━━━━━ Material to process

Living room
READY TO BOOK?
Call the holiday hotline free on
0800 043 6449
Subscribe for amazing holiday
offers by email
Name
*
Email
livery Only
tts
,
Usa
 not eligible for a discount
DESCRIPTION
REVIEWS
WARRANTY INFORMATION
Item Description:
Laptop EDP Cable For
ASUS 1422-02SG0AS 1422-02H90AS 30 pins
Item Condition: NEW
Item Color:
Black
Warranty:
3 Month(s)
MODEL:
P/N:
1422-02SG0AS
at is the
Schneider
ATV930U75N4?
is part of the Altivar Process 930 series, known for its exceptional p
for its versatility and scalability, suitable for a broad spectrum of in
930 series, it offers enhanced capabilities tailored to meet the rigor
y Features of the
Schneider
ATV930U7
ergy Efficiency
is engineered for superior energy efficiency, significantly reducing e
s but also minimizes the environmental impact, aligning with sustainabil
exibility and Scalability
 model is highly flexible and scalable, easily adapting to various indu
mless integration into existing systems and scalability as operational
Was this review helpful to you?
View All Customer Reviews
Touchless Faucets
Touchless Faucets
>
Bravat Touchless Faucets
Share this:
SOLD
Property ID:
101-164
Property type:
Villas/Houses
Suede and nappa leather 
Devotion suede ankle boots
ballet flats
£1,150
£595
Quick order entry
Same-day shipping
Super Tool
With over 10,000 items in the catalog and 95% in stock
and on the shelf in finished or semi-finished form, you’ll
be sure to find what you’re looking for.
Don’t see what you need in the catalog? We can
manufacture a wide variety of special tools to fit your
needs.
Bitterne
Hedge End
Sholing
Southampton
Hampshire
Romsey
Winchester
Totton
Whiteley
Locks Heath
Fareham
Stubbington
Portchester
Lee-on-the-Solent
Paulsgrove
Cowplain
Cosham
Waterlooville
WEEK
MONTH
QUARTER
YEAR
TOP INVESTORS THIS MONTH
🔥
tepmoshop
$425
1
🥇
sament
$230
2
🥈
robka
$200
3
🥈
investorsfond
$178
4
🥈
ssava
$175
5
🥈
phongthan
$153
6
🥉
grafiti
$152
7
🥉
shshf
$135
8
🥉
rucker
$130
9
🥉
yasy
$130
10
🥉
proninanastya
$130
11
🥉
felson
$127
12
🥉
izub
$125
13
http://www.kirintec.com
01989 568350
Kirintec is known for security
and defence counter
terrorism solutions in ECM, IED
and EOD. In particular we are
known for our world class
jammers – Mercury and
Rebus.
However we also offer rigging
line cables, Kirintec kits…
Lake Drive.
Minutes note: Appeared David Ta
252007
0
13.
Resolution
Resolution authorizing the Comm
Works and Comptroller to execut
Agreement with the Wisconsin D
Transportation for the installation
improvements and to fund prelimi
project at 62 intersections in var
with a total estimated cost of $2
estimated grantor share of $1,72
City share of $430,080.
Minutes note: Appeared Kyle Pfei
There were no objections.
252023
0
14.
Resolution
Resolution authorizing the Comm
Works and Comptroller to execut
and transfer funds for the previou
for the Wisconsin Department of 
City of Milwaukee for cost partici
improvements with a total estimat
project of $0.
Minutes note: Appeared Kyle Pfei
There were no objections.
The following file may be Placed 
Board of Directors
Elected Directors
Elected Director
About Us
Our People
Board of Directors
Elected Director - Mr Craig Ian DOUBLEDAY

━━━━━━━━━━

What the task requires ::
Change each "Minutes note" in the items above to "Meeting note", keeping every other line as it is.

Written answer ::
Living room
READY TO BOOK?
Call the holiday hotline free on
0800 043 6449
Subscribe for amazing holiday
offers by email
Name
*
Email
livery Only
tts
,
Usa
 not eligible for a discount
DESCRIPTION
REVIEWS
WARRANTY INFORMATION
Item Description:
Laptop EDP Cable For
ASUS 1422-02SG0AS 1422-02H90AS 30 pins
Item Condition: NEW
Item Color:
Black
Warranty:
3 Month(s)
MODEL:
P/N:
1422-02SG0AS
at is the
Schneider
ATV930U75N4?
is part of the Altivar Process 930 series, known for its exceptional p
for its versatility and scalability, suitable for a broad spectrum of in
930 series, it offers enhanced capabilities tailored to meet the rigor
y Features of the
Schneider
ATV930U7
ergy Efficiency
is engineered for superior energy efficiency, significantly reducing e
s but also minimizes the environmental impact, aligning with sustainabil
exibility and Scalability
 model is highly flexible and scalable, easily adapting to various indu
mless integration into existing systems and scalability as operational
Was this review helpful to you?
View All Customer Reviews
Touchless Faucets
Touchless Faucets
>
Bravat Touchless Faucets
Share this:
SOLD
Property ID:
101-164
Property type:
Villas/Houses
Suede and nappa leather 
Devotion suede ankle boots
ballet flats
£1,150
£595
Quick order entry
Same-day shipping
Super Tool
With over 10,000 items in the catalog and 95% in stock
and on the shelf in finished or semi-finished form, you’ll
be sure to find what you’re looking for.
Don’t see what you need in the catalog? We can
manufacture a wide variety of special tools to fit your
needs.
Bitterne
Hedge End
Sholing
Southampton
Hampshire
Romsey
Winchester
Totton
Whiteley
Locks Heath
Fareham
Stubbington
Portchester
Lee-on-the-Solent
Paulsgrove
Cowplain
Cosham
Waterlooville
WEEK
MONTH
QUARTER
YEAR
TOP INVESTORS THIS MONTH
🔥
tepmoshop
$425
1
🥇
sament
$230
2
🥈
robka
$200
3
🥈
investorsfond
$178
4
🥈
ssava
$175
5
🥈
phongthan
$153
6
🥉
grafiti
$152
7
🥉
shshf
$135
8
🥉
rucker
$130
9
🥉
yasy
$130
10
🥉
proninanastya
$130
11
🥉
felson
$127
12
🥉
izub
$125
13
http://www.kirintec.com
01989 568350
Kirintec is known for security
and defence counter
terrorism solutions in ECM, IED
and EOD. In particular we are
known for our world class
jammers – Mercury and
Rebus.
However we also offer rigging
line cables, Kirintec kits…
Lake Drive.
Meeting note: Appeared David Ta
252007
0
13.
Resolution
Resolution authorizing the Comm
Works and Comptroller to execut
Agreement with the Wisconsin D
Transportation for the installation
improvements and to fund prelimi
project at 62 intersections in var
with a total estimated cost of $2
estimated grantor share of $1,72
City share of $430,080.
Meeting note: Appeared Kyle Pfei
There were no objections.
252023
0
14.
Resolution
Resolution authorizing the Comm
Works and Comptroller to execut
and transfer funds for the previou
for the Wisconsin Department of 
City of Milwaukee for cost partici
improvements with a total estimat
project of $0.
Meeting note: Appeared Kyle Pfei
There were no objections.
The following file may be Placed 
Board of Directors
Elected Directors
Elected Director
About Us
Our People
Board of Directors
Elected Director - Mr Craig Ian DOUBLEDAY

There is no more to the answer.